____ DOCUMENT SECTION
Juan Miró, Tic Tic, 1927 Paul Allitt/Kettle’s Yard

In a large pewter bowl in the corner of the room sits a lemon, under two dark sea paintings. It looks as if someone’s left it there absent-mindedly, to come back and pick up again later. A zesty drop of yellow amid a particularly monochrome corner of the house, it draws your eye, as so many things in this eclectic gallery do.

A zesty drop of yellow amid a particularly monochrome corner of the house

‘This gallery’ is the wonderful, sprawling, homely Kettle’s Yard, Cambridge’s much-loved modern art collection. The house itself evades description; bought by Jim and Helen Ede as four dilapidated cottages in 1956 and opened up to students soon after (then expanded several times after, most recently in 2015-18), it was the Edes’ home until 1973. It still feels far more like a home than a traditional gallery. I think that’s what makes it so special to students, often living away from home for the first time. Every day during term time, Jim Ede would offer guided tours for any student who dropped by for his ‘open afternoons’. He sounds a bit like a kindly (if slightly wacky) grandfather.

Ede described Kettle’s Yard not as an art gallery or a museum, but ‘a continuing way of life’ where ‘stray objects, stones, glass, pictures, sculpture, in light and in space make manifest the underlying stability’ – a rare quality in Cambridge. The lemon seems to me like an unassuming symbol for the whole gallery. (And, seeing as you can buy a lemon brooch in the gift shop too, I think the curators agree!) Placed there by Ede originally to complement the yellow spot in Joan Miró’s abstract Tic Tic hanging nearby, it’s part of a web of connections knitting the whole house together.
________
____ DATASET EXCERPT
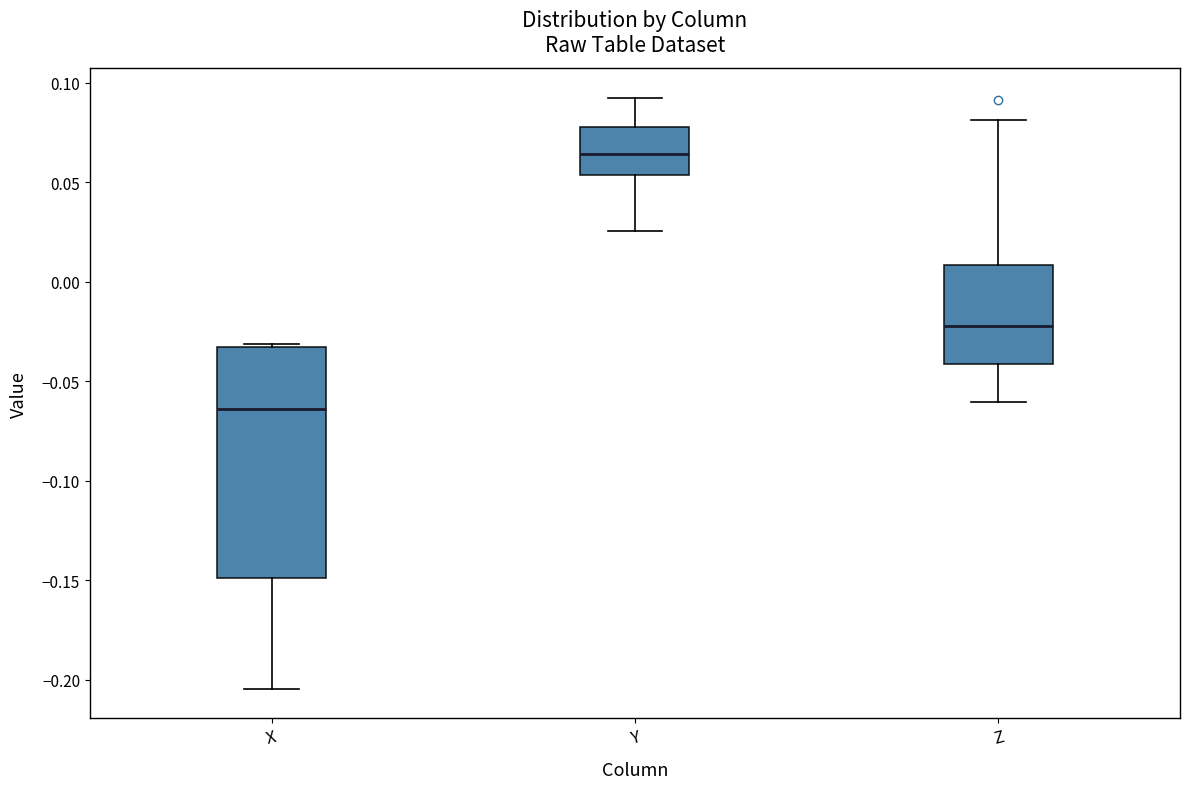

Which box's median line is the highest?

Y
________
## TASK ITEM
Write out the text about Kettle's Yard above in full, word for word.

## RESULT OF THIS TASK
Juan Miró, Tic Tic, 1927 Paul Allitt/Kettle’s Yard

In a large pewter bowl in the corner of the room sits a lemon, under two dark sea paintings. It looks as if someone’s left it there absent-mindedly, to come back and pick up again later. A zesty drop of yellow amid a particularly monochrome corner of the house, it draws your eye, as so many things in this eclectic gallery do.

A zesty drop of yellow amid a particularly monochrome corner of the house

‘This gallery’ is the wonderful, sprawling, homely Kettle’s Yard, Cambridge’s much-loved modern art collection. The house itself evades description; bought by Jim and Helen Ede as four dilapidated cottages in 1956 and opened up to students soon after (then expanded several times after, most recently in 2015-18), it was the Edes’ home until 1973. It still feels far more like a home than a traditional gallery. I think that’s what makes it so special to students, often living away from home for the first time. Every day during term time, Jim Ede would offer guided tours for any student who dropped by for his ‘open afternoons’. He sounds a bit like a kindly (if slightly wacky) grandfather.

Ede described Kettle’s Yard not as an art gallery or a museum, but ‘a continuing way of life’ where ‘stray objects, stones, glass, pictures, sculpture, in light and in space make manifest the underlying stability’ – a rare quality in Cambridge. The lemon seems to me like an unassuming symbol for the whole gallery. (And, seeing as you can buy a lemon brooch in the gift shop too, I think the curators agree!) Placed there by Ede originally to complement the yellow spot in Joan Miró’s abstract Tic Tic hanging nearby, it’s part of a web of connections knitting the whole house together.